I'm telling you, these affect the kernel of the router which means they affect any stream that terminates on the router like when you download packages, or maybe during DNS lookups or other things your router does.

Anything you do from the LAN is affected by the behavior of the OS on the LAN machine

For example wmem and rmem options are for write and read buffers... but only the endpoint writes or reads from streams... the router just passes packets from one interface to another.

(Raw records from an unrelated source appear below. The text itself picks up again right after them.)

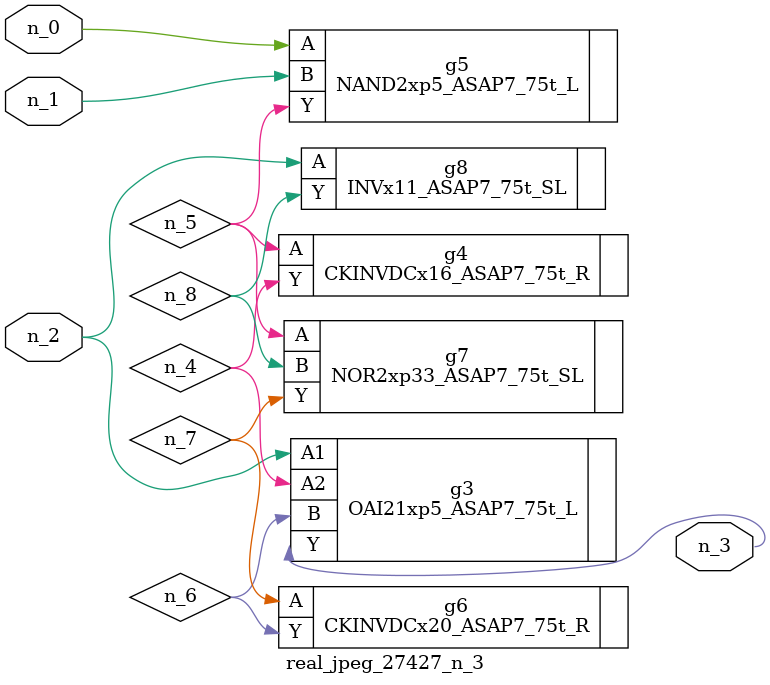
<source format=v>
module real_jpeg_27427_n_3 (n_1, n_0, n_2, n_3);

input n_1;
input n_0;
input n_2;

output n_3;

wire n_5;
wire n_4;
wire n_8;
wire n_6;
wire n_7;

NAND2xp5_ASAP7_75t_L g5 ( 
.A(n_0),
.B(n_1),
.Y(n_5)
);

OAI21xp5_ASAP7_75t_L g3 ( 
.A1(n_2),
.A2(n_4),
.B(n_6),
.Y(n_3)
);

INVx11_ASAP7_75t_SL g8 ( 
.A(n_2),
.Y(n_8)
);

CKINVDCx16_ASAP7_75t_R g4 ( 
.A(n_5),
.Y(n_4)
);

NOR2xp33_ASAP7_75t_SL g7 ( 
.A(n_5),
.B(n_8),
.Y(n_7)
);

CKINVDCx20_ASAP7_75t_R g6 ( 
.A(n_7),
.Y(n_6)
);


endmodule
</source>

moeller0 · February 17, 2020, 10:03am

Which, as far as I can tell is a good thing, window scaling was introduced not to cater to slow short links, but to allow fully saturating long and/or fast links, it is all about allowing enough in flight data to not be limited by the TCP windows. The core idea is that of the bandwidth delay product BDP, which tells you the volume of traffic that needs to be inflight if you want t saturate a link with a given bandwidth and RTT; any thing that increases either the delay or the bandwidth also increases the BDP and hence requires larger windows. With your access link you can rule out bandwidth becoming a problem, but you can not control delay, so I wonder what improvement you expect from disabling window scaling in principle?